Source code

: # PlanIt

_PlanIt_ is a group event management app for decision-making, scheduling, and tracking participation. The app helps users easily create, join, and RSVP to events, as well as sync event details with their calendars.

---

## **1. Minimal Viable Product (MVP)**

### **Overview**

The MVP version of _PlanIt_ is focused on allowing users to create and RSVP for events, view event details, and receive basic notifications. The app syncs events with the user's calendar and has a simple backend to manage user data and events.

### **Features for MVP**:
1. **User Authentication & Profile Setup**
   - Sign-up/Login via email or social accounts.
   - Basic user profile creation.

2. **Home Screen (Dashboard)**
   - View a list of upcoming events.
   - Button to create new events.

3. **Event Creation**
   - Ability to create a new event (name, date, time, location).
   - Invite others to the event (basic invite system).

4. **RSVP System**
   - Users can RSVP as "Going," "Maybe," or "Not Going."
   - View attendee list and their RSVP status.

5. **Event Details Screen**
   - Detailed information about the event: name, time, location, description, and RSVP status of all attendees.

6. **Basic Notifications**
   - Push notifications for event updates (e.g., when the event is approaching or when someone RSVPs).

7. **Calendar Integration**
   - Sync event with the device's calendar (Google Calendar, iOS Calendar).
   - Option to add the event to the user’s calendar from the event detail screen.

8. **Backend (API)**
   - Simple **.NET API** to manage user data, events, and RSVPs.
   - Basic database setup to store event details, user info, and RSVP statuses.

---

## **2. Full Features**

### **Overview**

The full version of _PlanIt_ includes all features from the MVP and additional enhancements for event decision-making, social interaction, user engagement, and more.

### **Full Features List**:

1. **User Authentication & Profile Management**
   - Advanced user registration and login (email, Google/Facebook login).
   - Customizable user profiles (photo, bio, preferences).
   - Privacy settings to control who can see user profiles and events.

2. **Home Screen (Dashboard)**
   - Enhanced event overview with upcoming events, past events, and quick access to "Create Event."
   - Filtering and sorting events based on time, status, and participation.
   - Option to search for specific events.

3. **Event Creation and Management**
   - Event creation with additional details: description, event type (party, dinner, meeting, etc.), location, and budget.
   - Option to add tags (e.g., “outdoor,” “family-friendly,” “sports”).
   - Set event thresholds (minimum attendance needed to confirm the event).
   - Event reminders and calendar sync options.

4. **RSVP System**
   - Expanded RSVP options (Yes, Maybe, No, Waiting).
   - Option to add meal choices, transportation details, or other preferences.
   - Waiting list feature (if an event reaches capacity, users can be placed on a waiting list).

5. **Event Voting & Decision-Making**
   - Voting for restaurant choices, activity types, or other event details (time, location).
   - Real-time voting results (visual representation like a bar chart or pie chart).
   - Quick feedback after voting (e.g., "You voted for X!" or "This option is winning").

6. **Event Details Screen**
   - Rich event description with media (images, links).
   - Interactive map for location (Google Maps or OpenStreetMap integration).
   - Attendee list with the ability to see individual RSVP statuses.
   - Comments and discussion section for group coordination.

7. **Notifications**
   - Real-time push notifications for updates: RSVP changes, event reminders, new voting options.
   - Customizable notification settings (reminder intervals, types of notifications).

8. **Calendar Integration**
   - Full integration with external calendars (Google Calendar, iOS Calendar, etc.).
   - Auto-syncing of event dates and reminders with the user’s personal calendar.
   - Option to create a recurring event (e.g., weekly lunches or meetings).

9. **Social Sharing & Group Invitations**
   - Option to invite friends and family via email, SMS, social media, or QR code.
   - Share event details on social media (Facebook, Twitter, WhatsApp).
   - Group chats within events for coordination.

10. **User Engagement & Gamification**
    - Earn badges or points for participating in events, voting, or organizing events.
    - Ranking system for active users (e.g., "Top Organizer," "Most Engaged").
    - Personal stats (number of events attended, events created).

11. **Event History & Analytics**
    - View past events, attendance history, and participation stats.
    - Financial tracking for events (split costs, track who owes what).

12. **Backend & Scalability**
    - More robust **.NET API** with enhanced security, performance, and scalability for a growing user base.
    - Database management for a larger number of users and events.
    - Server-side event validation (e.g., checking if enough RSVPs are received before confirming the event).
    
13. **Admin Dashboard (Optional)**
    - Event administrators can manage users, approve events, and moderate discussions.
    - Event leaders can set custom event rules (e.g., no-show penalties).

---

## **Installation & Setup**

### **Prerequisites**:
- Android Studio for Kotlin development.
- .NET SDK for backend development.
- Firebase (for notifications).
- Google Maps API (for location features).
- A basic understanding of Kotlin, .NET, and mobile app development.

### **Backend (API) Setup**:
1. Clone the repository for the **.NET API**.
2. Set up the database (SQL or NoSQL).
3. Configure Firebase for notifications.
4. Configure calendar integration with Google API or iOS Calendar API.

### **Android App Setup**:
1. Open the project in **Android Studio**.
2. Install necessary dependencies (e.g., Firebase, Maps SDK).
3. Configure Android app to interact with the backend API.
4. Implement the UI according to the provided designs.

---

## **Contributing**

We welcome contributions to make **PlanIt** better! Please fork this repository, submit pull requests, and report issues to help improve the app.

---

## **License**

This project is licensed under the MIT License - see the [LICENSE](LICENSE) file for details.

━━━━

Going down the listing above, begin printing at the line with "- Auto-syncing of" and finish with the line with "11. **Event History & Analytics**", exactly as they appear.

   - Auto-syncing of event dates and reminders with the user’s personal calendar.
   - Option to create a recurring event (e.g., weekly lunches or meetings).

9. **Social Sharing & Group Invitations**
   - Option to invite friends and family via email, SMS, social media, or QR code.
   - Share event details on social media (Facebook, Twitter, WhatsApp).
   - Group chats within events for coordination.

10. **User Engagement & Gamification**
    - Earn badges or points for participating in events, voting, or organizing events.
    - Ranking system for active users (e.g., "Top Organizer," "Most Engaged").
    - Personal stats (number of events attended, events created).

11. **Event History & Analytics**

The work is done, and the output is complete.